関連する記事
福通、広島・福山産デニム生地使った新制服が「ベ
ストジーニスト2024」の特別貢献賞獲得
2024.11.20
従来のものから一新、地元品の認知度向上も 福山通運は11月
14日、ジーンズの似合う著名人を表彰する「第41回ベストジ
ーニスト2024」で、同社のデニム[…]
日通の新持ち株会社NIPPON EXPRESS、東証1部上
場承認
==
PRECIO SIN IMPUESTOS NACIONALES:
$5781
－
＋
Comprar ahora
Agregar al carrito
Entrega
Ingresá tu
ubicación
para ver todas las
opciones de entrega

**Task item:**
Return a word-for-word copy of the lines above from the one holding "Agregar al carrito" through the one holding "opciones de entrega", with both of them included and nothing besides.

**Output below:**
Agregar al carrito
Entrega
Ingresá tu
ubicación
para ver todas las
opciones de entrega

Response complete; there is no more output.